WORK REQUEST: Send back the line that contains "hfov_deg: 50.1" and all lines following it through the end of the data below, exactly, omitting pictures.

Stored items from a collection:
-- Opening Marker --

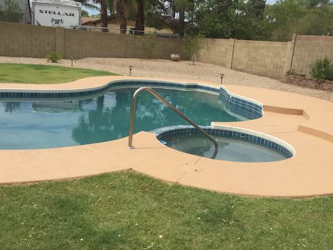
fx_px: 356
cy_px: 126
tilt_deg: -12.4
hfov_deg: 50.1
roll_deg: -6.6
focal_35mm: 37
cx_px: 171
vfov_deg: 38.7
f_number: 2.2
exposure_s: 1/3300
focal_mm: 4.15
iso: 32
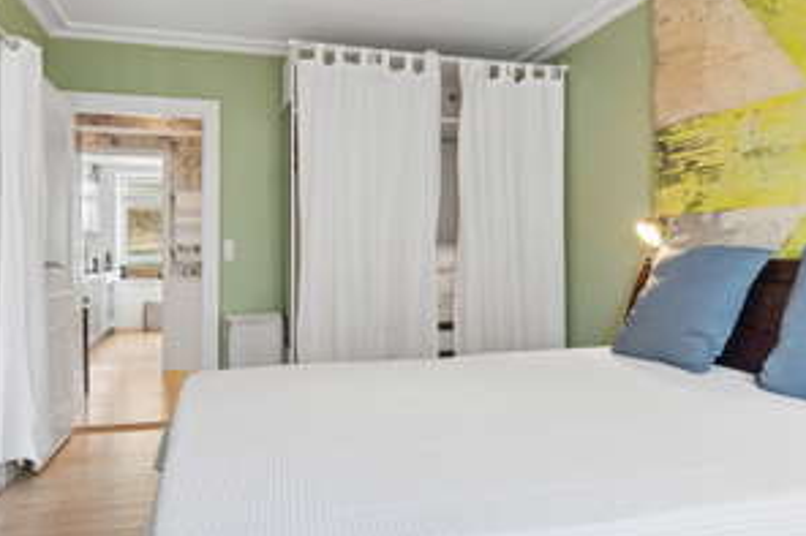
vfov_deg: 46.8
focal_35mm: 28
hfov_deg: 66.0
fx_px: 620
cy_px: 272
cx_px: 425
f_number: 9
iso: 200
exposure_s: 1/6
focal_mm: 13
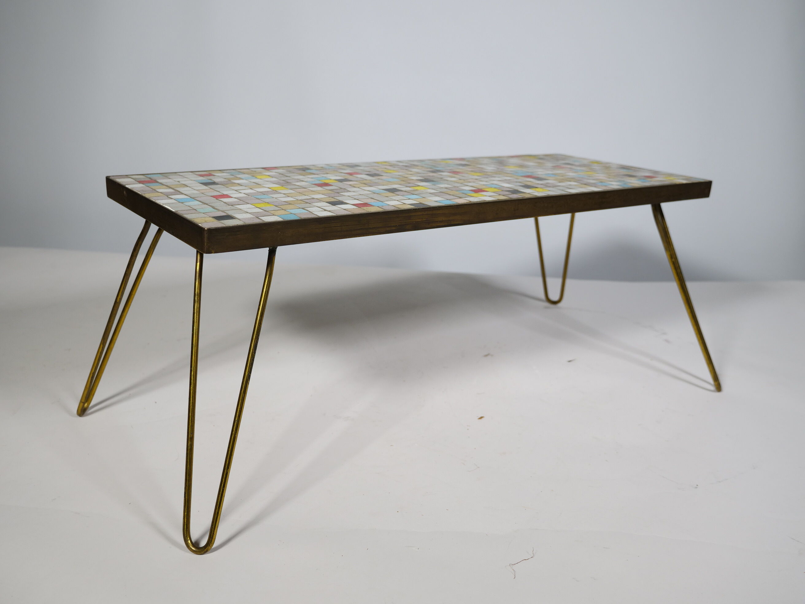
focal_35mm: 34
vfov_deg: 41.8
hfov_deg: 54.0
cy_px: 302
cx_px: 402
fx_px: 791
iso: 200
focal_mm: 17
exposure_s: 1/160
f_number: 3.5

-- Closing Marker --

ANSWER TO THIS EXERCISE:
hfov_deg: 50.1
roll_deg: -6.6
focal_35mm: 37
cx_px: 171
vfov_deg: 38.7
f_number: 2.2
exposure_s: 1/3300
focal_mm: 4.15
iso: 32
vfov_deg: 46.8
focal_35mm: 28
hfov_deg: 66.0
fx_px: 620
cy_px: 272
cx_px: 425
f_number: 9
iso: 200
exposure_s: 1/6
focal_mm: 13
focal_35mm: 34
vfov_deg: 41.8
hfov_deg: 54.0
cy_px: 302
cx_px: 402
fx_px: 791
iso: 200
focal_mm: 17
exposure_s: 1/160
f_number: 3.5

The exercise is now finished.